Sans surprise, les organisations syndicales sont opposées au projet de mutualisation en question et dénoncent le manque de dialogue social à ce propos. Les conséquences de cette “mutualisation forcée seront lourdes pour les personnels”, explique-t-on à la Fédération CGT de l’équipement et de l’environnement. “L’objectif n’est pas une amélioration de la qualité, mais une gestion comptable des effectifs, estime pour sa part Anahi Barrera, secrétaire de la branche « Eau et milieux aquatiques » du Syndicat national de l’environnement de la FSU (SNE-FSU). Chaque mutualisation est un pas supplémentaire vers la centralisation, qui conduit à la perte d’autonomie des agences de l’eau et des risques de fusion à terme”.

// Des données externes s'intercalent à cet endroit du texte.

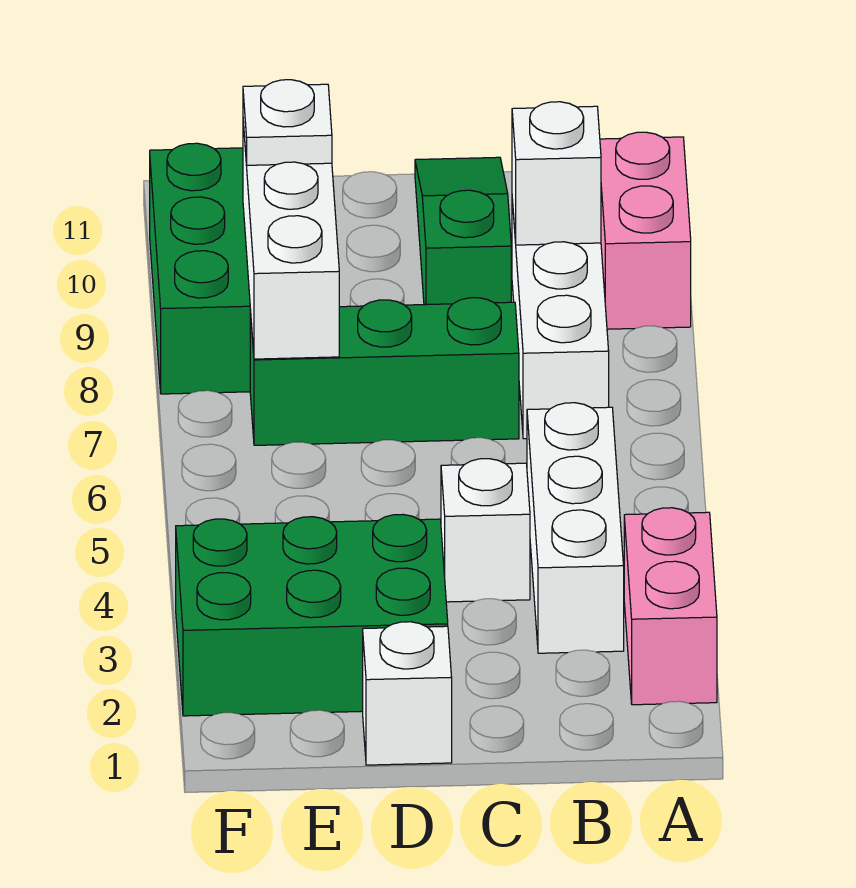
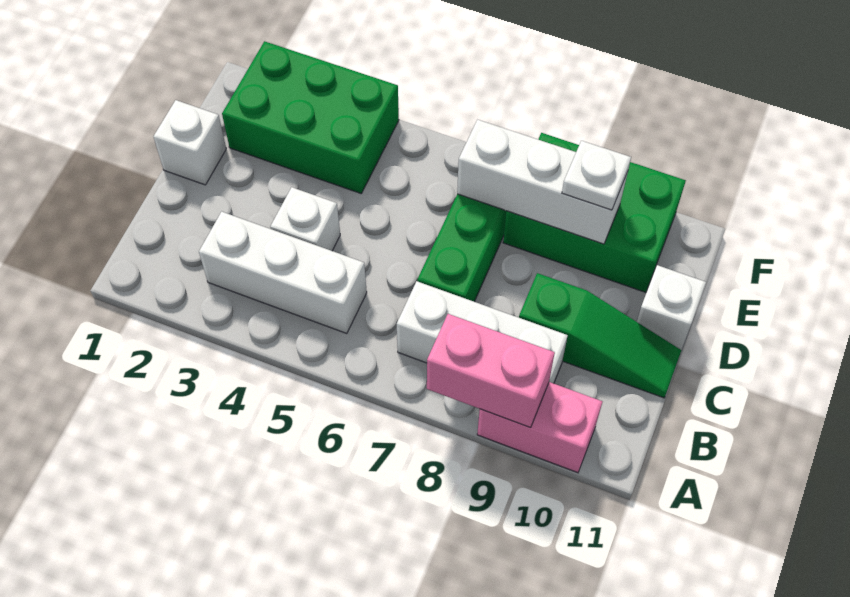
pink 1x2 brick [624,508,717,705] -> pink 1x2 brick moved to [427,314,555,427]
white 1x1 brick [512,102,601,245] -> white 1x1 brick moved to [637,265,706,350]
green 2x3 brick [176,515,448,716] -> green 2x3 brick turned to [222,41,399,193]

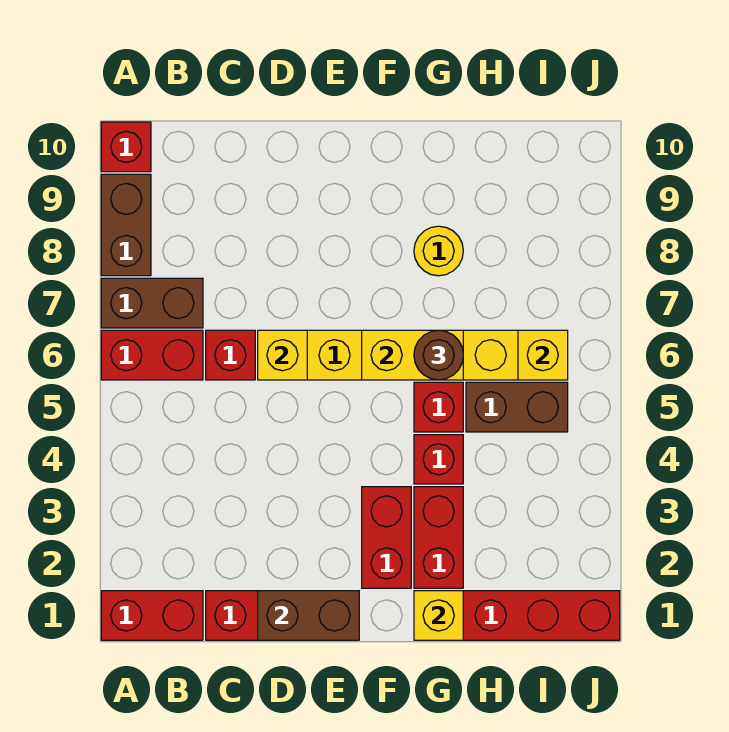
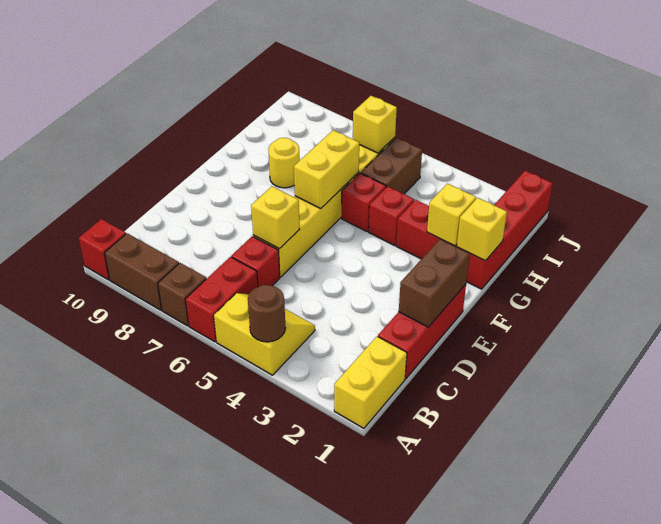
red 1x2 brick [101,591,203,640] -> yellow 1x2 brick [334,337,407,428]
none -> yellow 2x2 slope [214,293,315,375]
brown 1x2 brick [101,278,203,328] -> brown 1x1 brick [158,263,206,326]
red 1x2 brick [362,487,411,588] -> none
none -> yellow 1x1 brick [427,184,476,246]
brown 1x1 round brick [414,330,463,380] -> brown 1x1 round brick moved to [248,285,286,342]

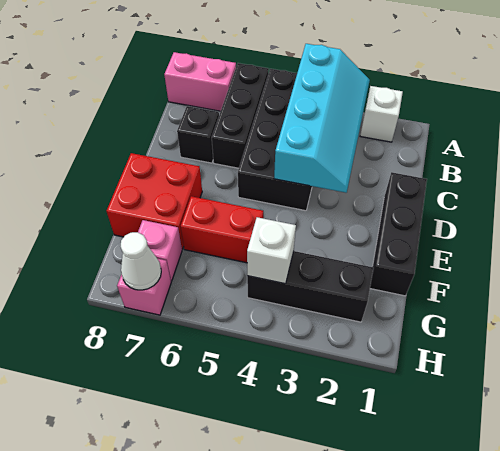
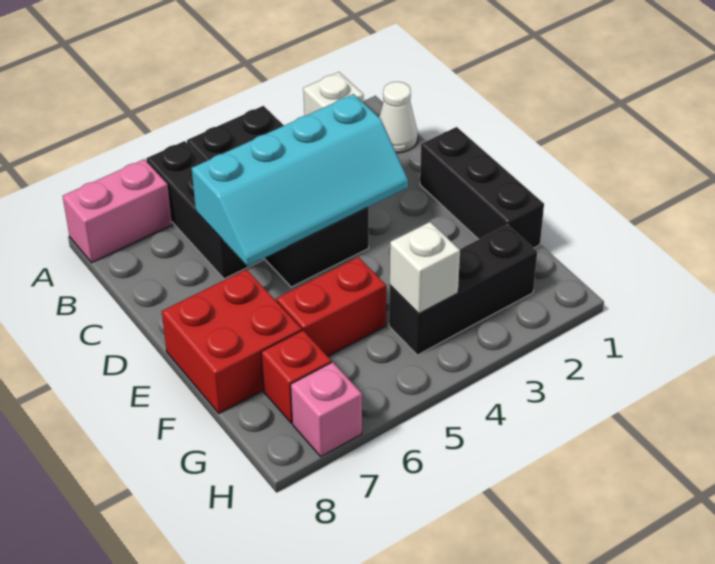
cyan 2x4 slope [274,44,370,193] -> cyan 2x4 slope turned to [192,94,408,266]
black 1x1 brick [177,106,219,163] -> none
pink 1x1 brick [138,220,182,281] -> red 1x1 brick [261,330,331,423]
white 1x1 cone [121,232,161,290] -> white 1x1 cone moved to [379,82,418,153]

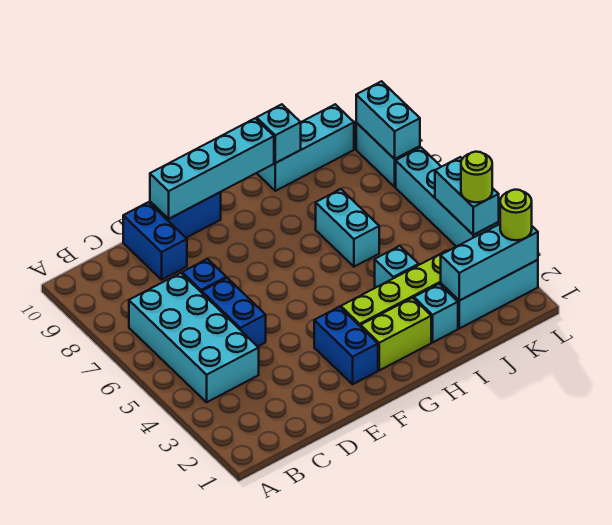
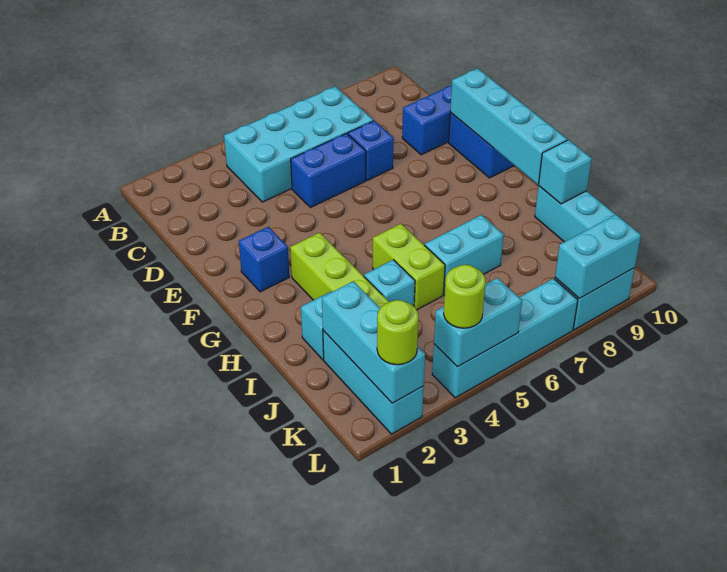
blue 1x2 brick [314,307,378,384] -> blue 1x1 brick [239,227,289,292]
lime 1x2 brick [361,298,431,370] -> lime 1x2 brick moved to [373,224,445,310]

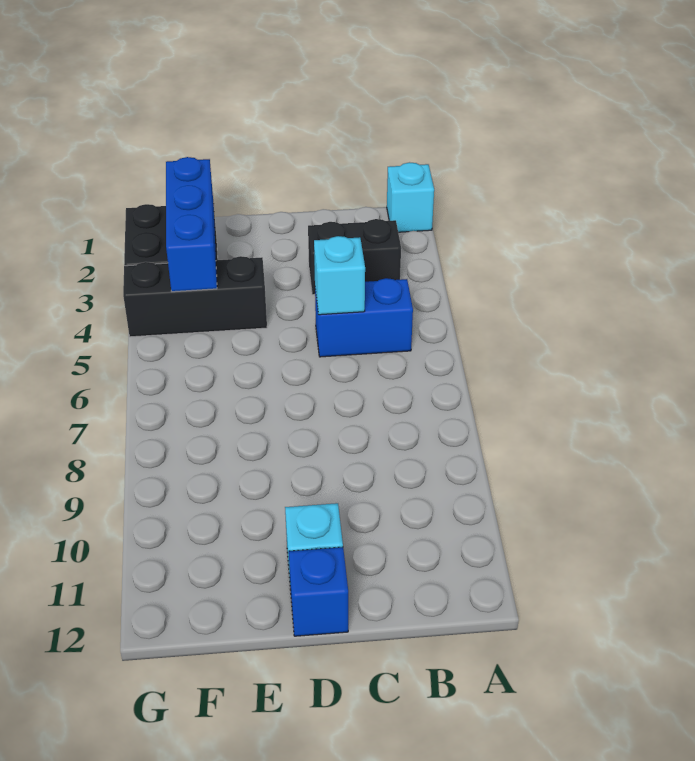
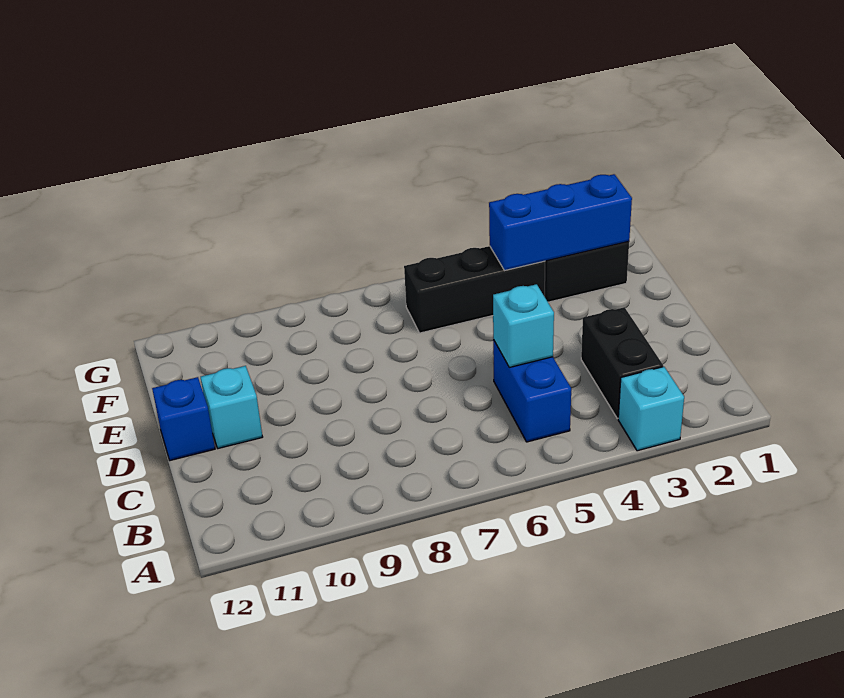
cyan 1x1 brick [387,162,434,232] -> cyan 1x1 brick moved to [618,367,684,451]
black 1x3 brick [123,256,267,337] -> black 1x3 brick turned to [404,246,545,333]

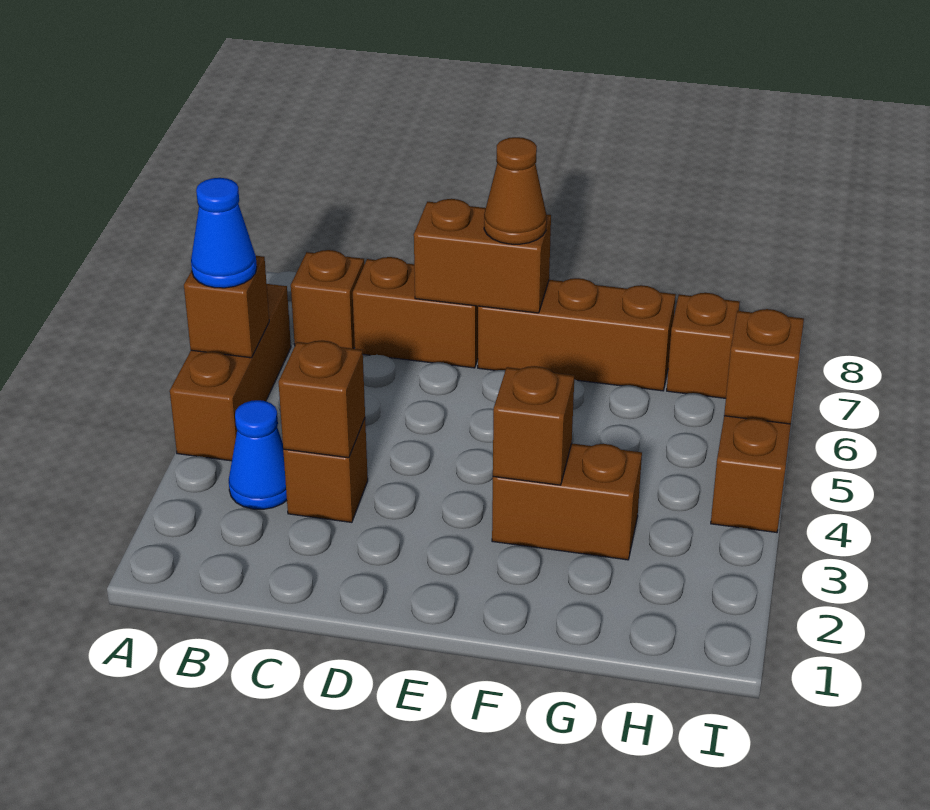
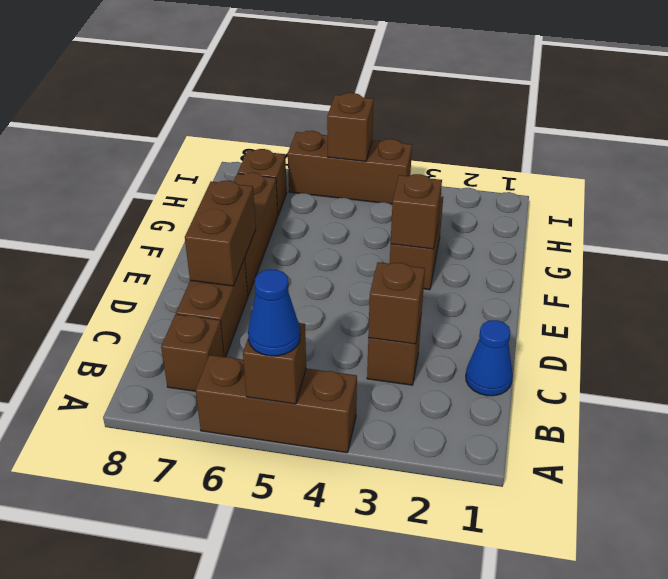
blue 1x1 cone [229,400,287,509] -> blue 1x1 cone moved to [466,320,513,396]
brown 1x1 cone [484,137,546,244] -> none

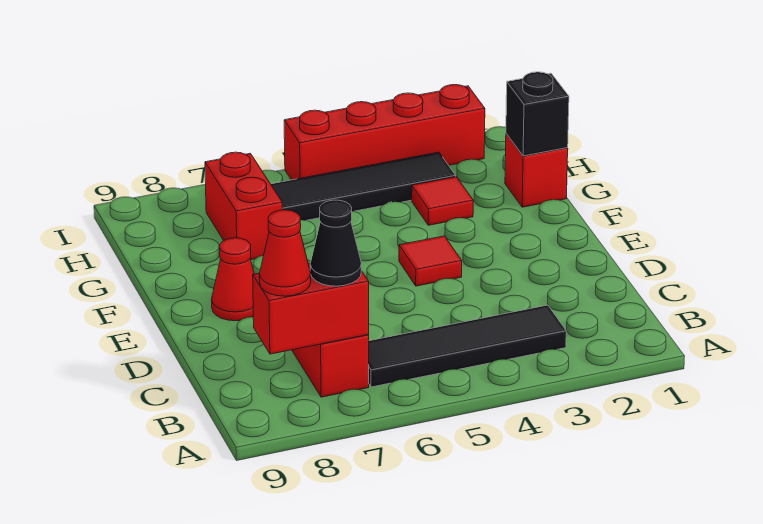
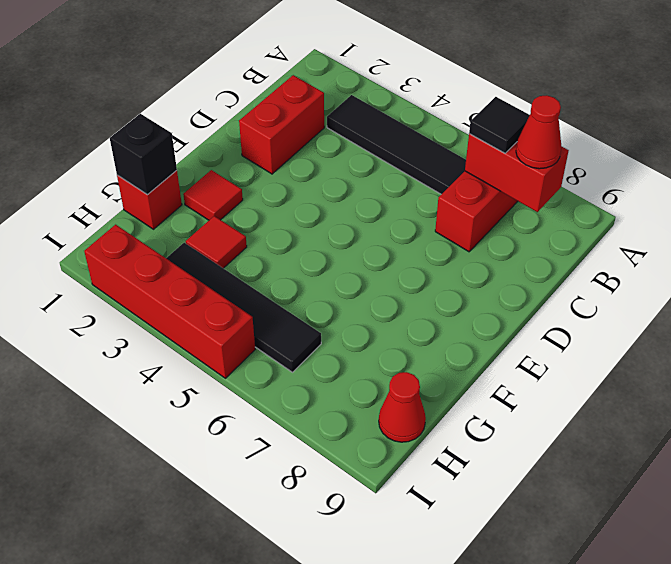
black 1x1 cone [310,200,361,286] -> black 1x1 tile [469,97,530,153]
red 1x1 tile [399,236,462,286] -> red 1x1 tile moved to [183,170,243,220]
red 1x1 cone [212,238,254,321] -> red 1x1 cone moved to [379,372,426,442]
red 1x2 brick [205,152,282,260] -> red 1x2 brick moved to [239,75,324,174]

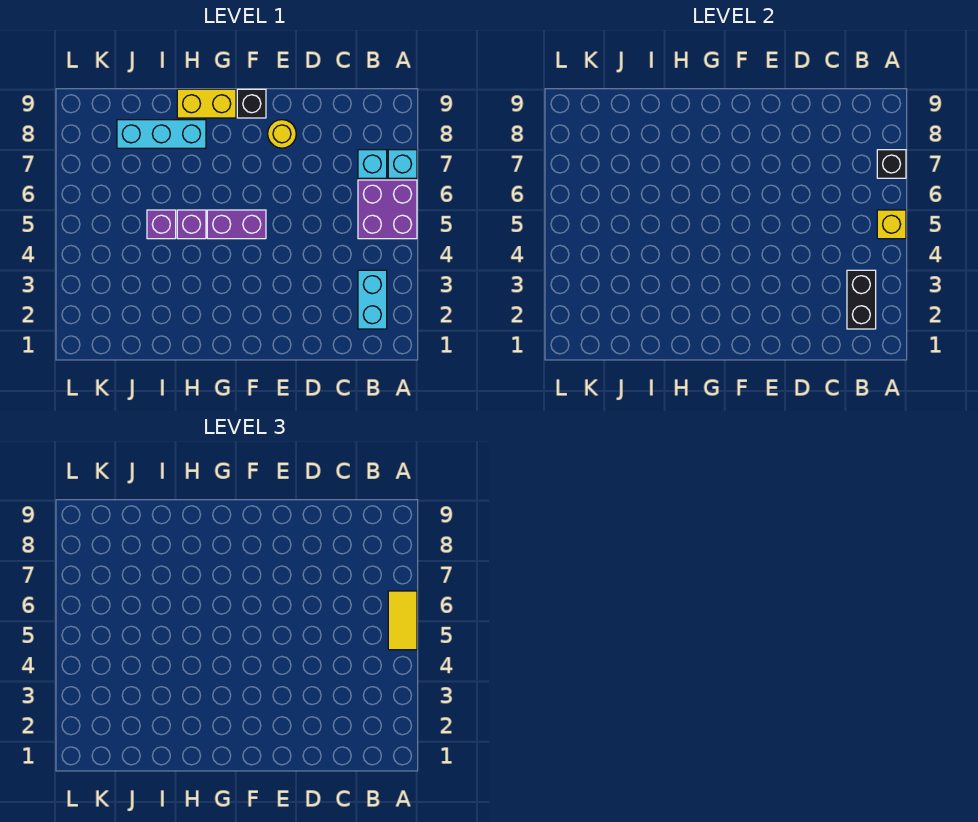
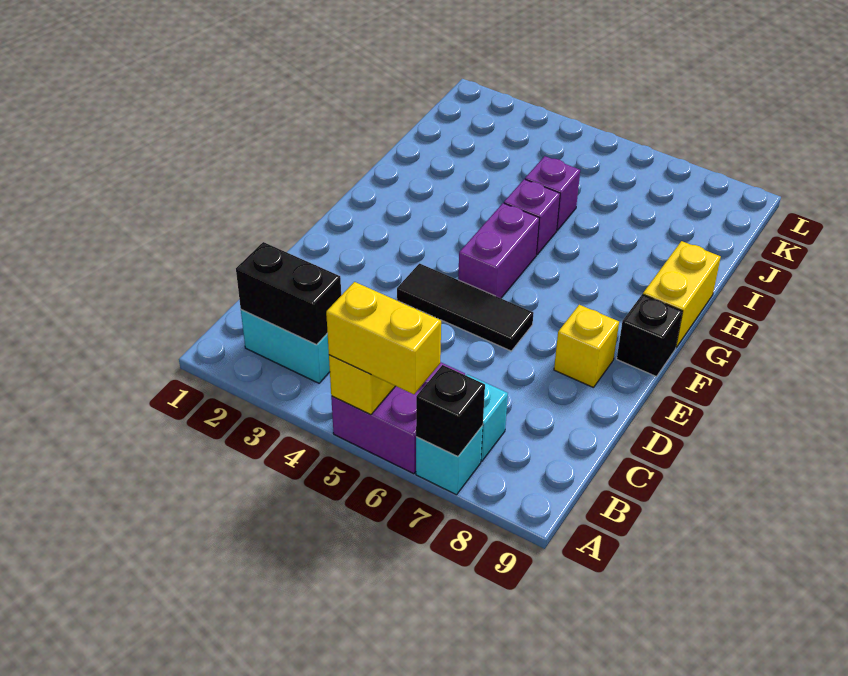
yellow 1x2 tile [388,591,417,650] -> yellow 1x2 brick [326,282,441,394]
none -> black 1x3 tile [397,264,534,351]
yellow 1x1 round brick [268,120,296,148] -> yellow 1x1 brick [554,305,619,388]
cyan 1x3 brick [117,120,206,148] -> none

La CFDT, quant à elle, ne se dit pas opposée au principe de mutualisation "sur le fond". L'organisation syndicale "déplore simplement qu’il soit utilisé comme un emplâtre sur une jambe de bois pour pallier les politiques de restrictions que subissent les agences de l’eau depuis une décennie (tous gouvernements confondus) que ce soit au niveau budgétaire ou humain", souligne Mohamed Adouane, secrétaire de la branche "Agences de l'eau et biodiversité" de la Fédération générale des transports et de l'environnement de la CFDT (FGTE). Et d'exiger notamment pour cette phase de mutualisation un "bilan d’étape des précédentes vagues de mutualisations déjà vécues par les agences", des "études d’impact approfondies en matière de conséquences humaines et de risques psychosociaux", le "coût estimé de ces mutualisations au regard des gains espérés" mais aussi des "engagements forts de non remise en cause des résidences administratives des agents".